Any live works or Services undertaken near live conductors where it is safe to do so shall be dealt with in accordance with Australian and New Zealand Wiring standards being “Safe working on Low Voltage Electrical Installations, relevant Commonwealth and Statutory Acts and Work Place Regulations”. The Seller’s live works procedures are designed to eliminate risk of injury to the Seller’s employees, damage to the Customer’s installations and unexpected power disconnections. There may in some cases require disconnection and isolation of the installation to undertake such Services for which additional charges may apply and shall be invoiced in accordance with clause 2.
The Seller and the Customer agree that ownership of the Goods shall not pass until:
the Customer has paid the Seller all amounts owing to the Seller; and
the Customer has met all of its other obligations to the Seller.
Receipt by the Seller of any form of payment other than cash shall not be deemed to be payment until that form of payment has been honoured, cleared or recognised.
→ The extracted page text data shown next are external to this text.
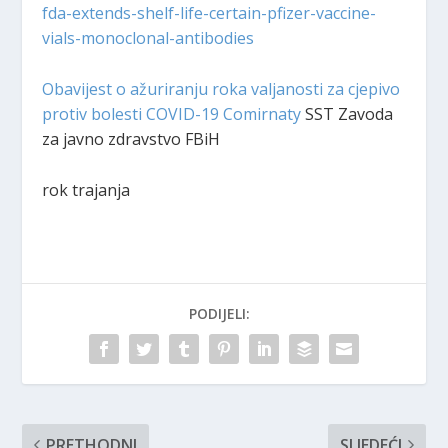
fda-extends-shelf-life-certain-pfizer-vaccine-
vials-monoclonal-antibodies
Obavijest o ažuriranju roka valjanosti za cjepivo
protiv bolesti COVID-19 Comirnaty
SST Zavoda
za javno zdravstvo FBiH
rok trajanja
PODIJELI:
PRETHODNI
SLJEDEĆI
It is further agreed that until ownership of the Goods passes to the Customer in accordance with clause 1:
the Customer is only a bailee of the Goods and must return the Goods to the Seller on request;
the Customer holds the benefit of the Customer’s insurance of the Goods on trust for the Seller and must pay to the Seller the proceeds of any insurance in the event of the Goods being lost, damaged or destroyed;
the Customer must not sell, dispose, or otherwise part with possession of the Goods other than in the ordinary course of business and for market value. If the Customer sells, disposes or parts with possession of the Goods then the Customer must hold the proceeds of any such act on trust for the Seller and must pay or deliver the proceeds to the Seller on demand;
the Customer should not convert or process the Goods or intermix them with other goods but if the Customer does so then the Customer holds the resulting product on trust for the benefit of the Seller and must sell, dispose of or return the resulting product to the Seller as it so directs;
the Customer irrevocably authorises the Seller to enter any premises where the Seller believes the Goods are kept and recover possession of the Goods;
the Seller may recover possession of any Goods in transit whether or not Delivery has occurred;
the Customer shall not charge or grant an encumbrance over the Goods nor grant nor otherwise give away any interest in the Goods while they remain the property of the Seller; and
the Seller may commence proceedings to recover the Price of the Goods sold notwithstanding that ownership of the Goods has not passed to the Customer.
Personal Property Securities Act 1999 (“PPSA”)
Upon assenting to these terms and conditions in writing the Customer acknowledges and agrees that:
these terms and conditions constitute a security agreement for the purposes of the PPSA; and
a security interest is taken in all Goods that have previously been supplied and that will be supplied in the future by the Seller to the Customer, and the proceeds from such Goods as listed by the Seller to the Customer in invoices rendered from time to time.
The Customer undertakes to:
sign any further documents and/or provide any further information (such information to be complete, accurate and up-to-date in all respects) which the Seller may reasonably require to register a financing statement or financing change statement on the Personal Property Securities Register;
indemnify, and upon demand reimburse, the Seller for all expenses incurred in registering a financing statement or financing change statement on the Personal Property Securities Register or releasing any Goods charged thereby;
not register, or permit to be registered, a financing statement or a financing change statement in relation to the Goods or the proceeds of such Goods in favour of a third party without the prior written consent of the Seller; and
immediately advise the Seller of any material change in its business practices of selling the Goods which would result in a change in the nature of proceeds derived from such sales.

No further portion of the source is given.